The sub-pointer definition is a lens annotated by an index generated in the Rust translation. They are also added to an Smpl database in order to be used automatically later in the proofs.

Expressions

Now that we have seen how to define link structures for types and values, we are to going to see how we make these definitions for expressions. To be able to understand what is going on and debug cases that might fail, it is interesting to look at:

The definition of the monad M that we use to represent expressions with side-effects in the Rocq translation. This is defined in M.v.
The definition of the inductive rules Run.t to add typing and name/trait resolution in links/M.v.
The definition of the tactic run_symbolic also in links/M.v that is used to automatically apply the rules of Run.t to the generated code, when possible.

The general idea is to go step-by-step through the whole expressions that are used to define functions in Rust to add the necessary information for typing and name/trait resolution in a way that is:

Proportional to the size of the expressions. For example, there are $n$ if expressions in sequence, we should have $n$ rules to handle them and not $2^n$ .
Using the unification mechanism of Rocq at a maximum, as well as the automations capabilities such as type-classes inference or custom tactics.

Predicates

Here is the general predicate to say that a translated expression e can be seen as evaluating to a certain typed value (that we do not compute at all here) of a certain type Output:

{{ e 🔽 R , Output }}

Here the type R represent the type of returned values in case there is a return statement in the Rust code. For top-level expressions, like the body of a function, the return type is the same as the output type, so we can use this shortcut:

{{ e 🔽 Output }}

This predicate has an inductive definition and generated automatically by the run_symbolic tactic for all common cases.

Functions

Top-level Rust functions can always be polymorphic with both constant and type parameters. Combined with their list of runtime arguments, this means Rust functions always have three lists of parameters. We define the type of a translated function as:

Module PolymorphicFunction.
  Definition t : Set :=
    list Value.t -> list Ty.t -> list Value.t -> M.
End PolymorphicFunction.

WHAT YOU NEED TO DO ::
a. Rewrite the passage on translating Rust expressions from "This predicate has" up to and including "Module PolymorphicFunction.", changing "runtime" to "dynamic".
b. According to the passage on translating Rust expressions, which definitions should be examined to understand and debug what happens? Give the file for each.
These listings have no connection to the passage on translating Rust expressions.

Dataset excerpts
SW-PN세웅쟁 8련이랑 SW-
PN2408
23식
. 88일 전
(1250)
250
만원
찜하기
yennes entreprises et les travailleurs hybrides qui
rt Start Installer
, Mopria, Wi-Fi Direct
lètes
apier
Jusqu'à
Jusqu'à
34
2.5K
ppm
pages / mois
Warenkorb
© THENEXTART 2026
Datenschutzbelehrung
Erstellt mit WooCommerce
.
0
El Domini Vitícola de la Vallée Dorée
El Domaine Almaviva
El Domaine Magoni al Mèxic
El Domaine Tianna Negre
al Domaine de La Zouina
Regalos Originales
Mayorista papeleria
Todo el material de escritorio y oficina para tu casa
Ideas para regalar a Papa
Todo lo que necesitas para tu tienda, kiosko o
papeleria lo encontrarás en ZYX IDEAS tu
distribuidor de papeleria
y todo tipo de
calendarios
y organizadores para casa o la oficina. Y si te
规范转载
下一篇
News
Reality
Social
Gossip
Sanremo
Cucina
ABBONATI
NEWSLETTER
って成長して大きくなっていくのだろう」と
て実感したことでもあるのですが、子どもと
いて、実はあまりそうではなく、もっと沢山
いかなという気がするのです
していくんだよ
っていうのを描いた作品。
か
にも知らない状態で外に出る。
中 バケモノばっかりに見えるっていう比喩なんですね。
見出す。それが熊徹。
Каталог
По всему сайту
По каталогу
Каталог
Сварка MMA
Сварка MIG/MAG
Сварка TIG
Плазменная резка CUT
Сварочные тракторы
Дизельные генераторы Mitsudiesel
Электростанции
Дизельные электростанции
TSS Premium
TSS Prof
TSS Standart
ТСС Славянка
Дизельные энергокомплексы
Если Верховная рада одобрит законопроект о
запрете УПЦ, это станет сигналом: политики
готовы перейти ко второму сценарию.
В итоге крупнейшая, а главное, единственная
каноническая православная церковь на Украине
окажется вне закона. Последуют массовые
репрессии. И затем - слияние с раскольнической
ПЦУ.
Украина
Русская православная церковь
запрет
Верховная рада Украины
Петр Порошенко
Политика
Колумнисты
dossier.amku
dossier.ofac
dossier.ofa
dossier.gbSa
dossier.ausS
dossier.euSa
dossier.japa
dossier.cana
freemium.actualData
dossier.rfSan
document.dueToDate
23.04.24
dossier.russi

--

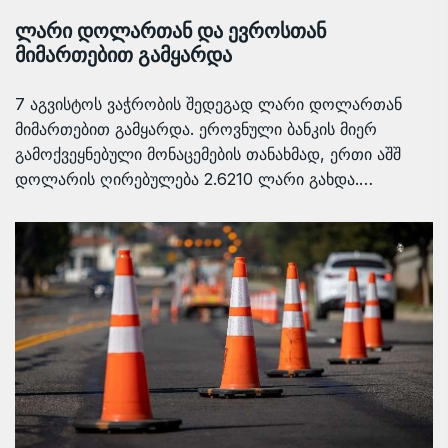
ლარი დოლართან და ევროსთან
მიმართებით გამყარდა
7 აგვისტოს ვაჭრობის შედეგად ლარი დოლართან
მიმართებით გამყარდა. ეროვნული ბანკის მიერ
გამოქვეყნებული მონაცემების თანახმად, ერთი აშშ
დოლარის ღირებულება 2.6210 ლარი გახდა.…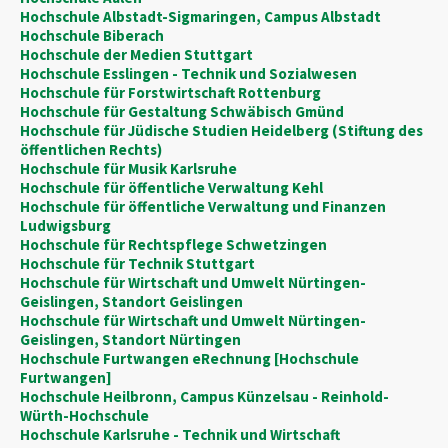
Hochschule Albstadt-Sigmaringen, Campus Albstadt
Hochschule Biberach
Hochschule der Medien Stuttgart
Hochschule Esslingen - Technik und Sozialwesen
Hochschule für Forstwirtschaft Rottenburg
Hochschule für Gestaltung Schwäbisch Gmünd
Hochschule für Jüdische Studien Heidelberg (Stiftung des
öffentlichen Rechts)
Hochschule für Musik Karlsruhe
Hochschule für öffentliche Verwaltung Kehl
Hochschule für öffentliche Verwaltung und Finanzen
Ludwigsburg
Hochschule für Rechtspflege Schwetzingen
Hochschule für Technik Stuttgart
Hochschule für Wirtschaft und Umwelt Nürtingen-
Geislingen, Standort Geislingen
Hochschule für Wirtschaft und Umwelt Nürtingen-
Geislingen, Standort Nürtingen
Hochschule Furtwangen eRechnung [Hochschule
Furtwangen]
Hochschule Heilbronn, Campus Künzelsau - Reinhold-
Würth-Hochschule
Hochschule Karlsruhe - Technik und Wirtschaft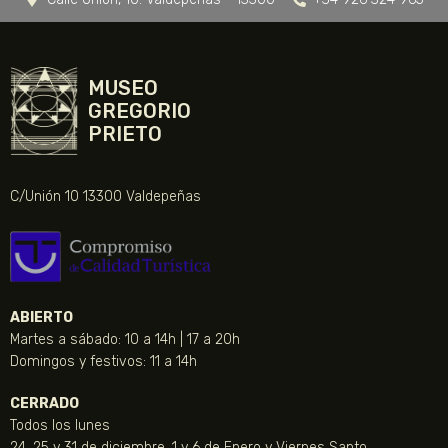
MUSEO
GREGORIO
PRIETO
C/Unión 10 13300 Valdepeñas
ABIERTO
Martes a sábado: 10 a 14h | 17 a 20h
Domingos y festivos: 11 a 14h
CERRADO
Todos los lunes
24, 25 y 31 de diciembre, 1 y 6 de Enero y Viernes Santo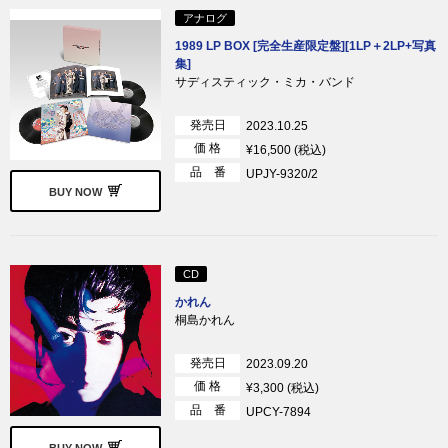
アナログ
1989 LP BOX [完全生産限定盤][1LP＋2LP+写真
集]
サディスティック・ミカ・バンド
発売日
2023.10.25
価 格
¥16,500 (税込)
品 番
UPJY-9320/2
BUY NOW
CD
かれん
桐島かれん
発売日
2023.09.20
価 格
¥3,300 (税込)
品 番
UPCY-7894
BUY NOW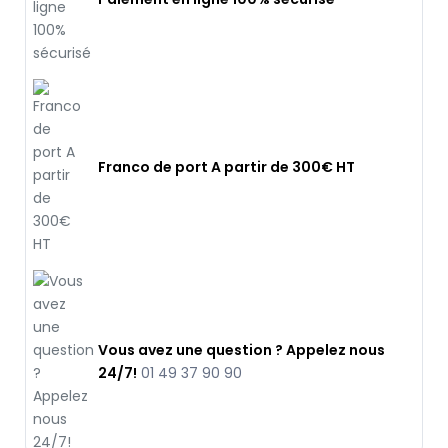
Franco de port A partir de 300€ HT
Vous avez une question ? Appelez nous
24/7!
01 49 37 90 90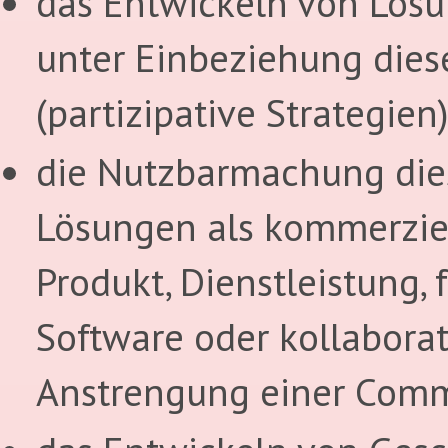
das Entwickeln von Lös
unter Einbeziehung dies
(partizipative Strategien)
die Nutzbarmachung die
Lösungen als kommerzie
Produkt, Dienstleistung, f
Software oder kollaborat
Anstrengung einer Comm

---

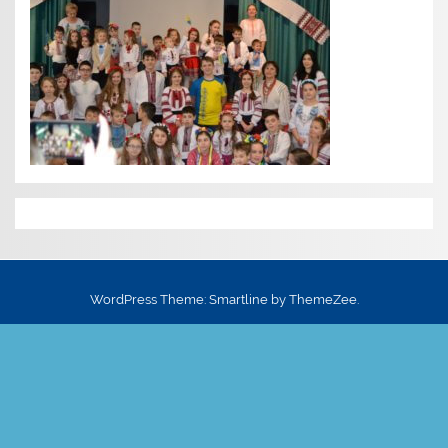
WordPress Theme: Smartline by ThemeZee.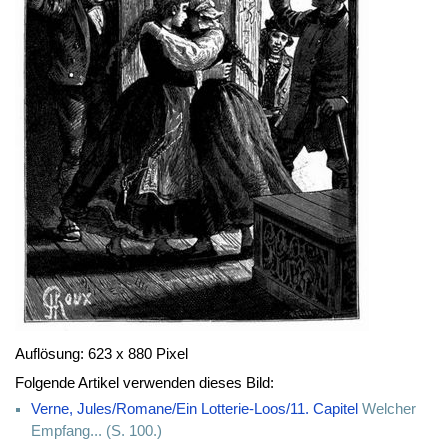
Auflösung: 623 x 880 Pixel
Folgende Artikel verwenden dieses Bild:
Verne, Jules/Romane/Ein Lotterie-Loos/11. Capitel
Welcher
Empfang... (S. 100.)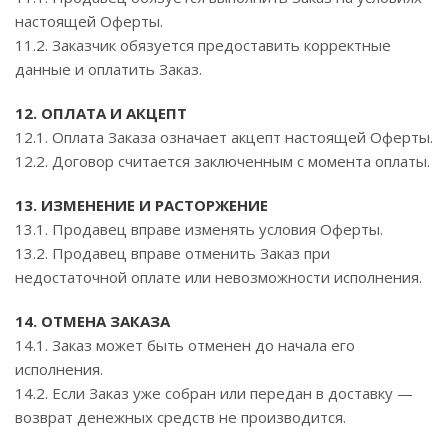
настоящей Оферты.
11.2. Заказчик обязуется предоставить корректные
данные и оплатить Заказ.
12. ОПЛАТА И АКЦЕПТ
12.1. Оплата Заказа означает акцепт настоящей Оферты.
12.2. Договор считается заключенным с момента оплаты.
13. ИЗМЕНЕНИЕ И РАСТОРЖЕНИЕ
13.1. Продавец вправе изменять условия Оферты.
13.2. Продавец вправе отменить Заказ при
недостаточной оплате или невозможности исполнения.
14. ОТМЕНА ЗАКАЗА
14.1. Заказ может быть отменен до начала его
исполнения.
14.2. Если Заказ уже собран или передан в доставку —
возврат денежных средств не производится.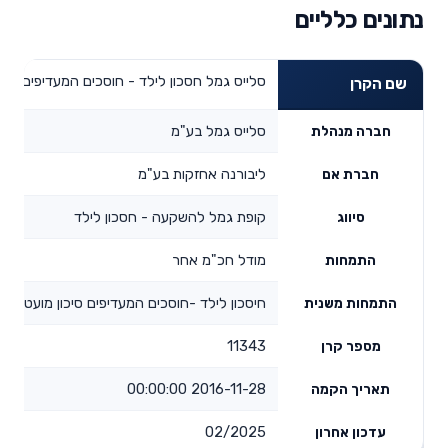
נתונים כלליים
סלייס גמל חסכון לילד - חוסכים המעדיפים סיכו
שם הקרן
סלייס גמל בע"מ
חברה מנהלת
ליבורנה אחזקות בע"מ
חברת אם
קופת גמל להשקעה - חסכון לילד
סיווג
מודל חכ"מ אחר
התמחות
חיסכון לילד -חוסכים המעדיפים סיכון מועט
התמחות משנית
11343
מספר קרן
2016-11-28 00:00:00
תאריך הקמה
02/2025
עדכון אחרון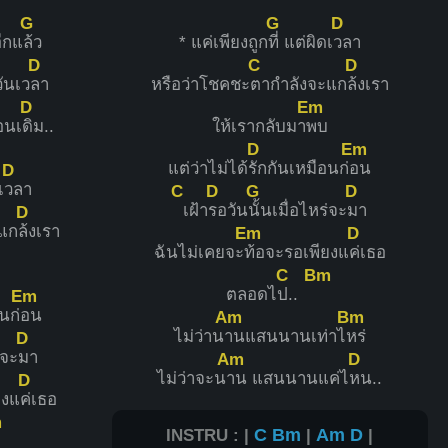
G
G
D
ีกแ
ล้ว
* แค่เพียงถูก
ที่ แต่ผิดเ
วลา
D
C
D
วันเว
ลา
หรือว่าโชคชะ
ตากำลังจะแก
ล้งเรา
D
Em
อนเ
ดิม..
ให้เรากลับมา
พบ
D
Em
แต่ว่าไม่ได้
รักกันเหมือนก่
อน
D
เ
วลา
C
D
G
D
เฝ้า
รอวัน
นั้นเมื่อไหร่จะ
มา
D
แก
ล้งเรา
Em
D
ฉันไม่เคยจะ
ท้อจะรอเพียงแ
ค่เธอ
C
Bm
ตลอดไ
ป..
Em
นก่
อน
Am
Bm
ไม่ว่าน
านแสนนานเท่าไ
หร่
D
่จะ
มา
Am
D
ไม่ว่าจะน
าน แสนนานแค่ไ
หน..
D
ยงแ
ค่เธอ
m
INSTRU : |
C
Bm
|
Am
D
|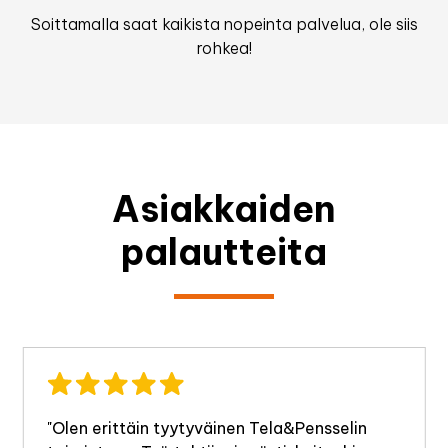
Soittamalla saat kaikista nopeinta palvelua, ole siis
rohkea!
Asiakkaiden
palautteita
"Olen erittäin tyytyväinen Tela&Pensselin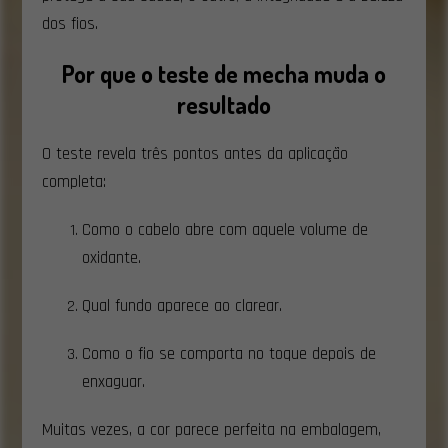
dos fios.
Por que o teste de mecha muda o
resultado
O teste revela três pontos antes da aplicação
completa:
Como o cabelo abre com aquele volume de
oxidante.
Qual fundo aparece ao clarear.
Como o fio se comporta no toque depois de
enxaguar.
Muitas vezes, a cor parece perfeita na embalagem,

ANSWERS TO THE EXERCISE ::
a.
This predicate has an inductive definition and generated automatically by the run_symbolic tactic for all common cases.

Functions

Top-level Rust functions can always be polymorphic with both constant and type parameters. Combined with their list of dynamic arguments, this means Rust functions always have three lists of parameters. We define the type of a translated function as:

Module PolymorphicFunction.

b.
- The monad M, used to represent expressions with side-effects in the Rocq translation (M.v)
- The inductive rules Run.t, which add typing and name/trait resolution (links/M.v)
- The tactic run_symbolic, which automatically applies the rules of Run.t to the generated code when possible (links/M.v)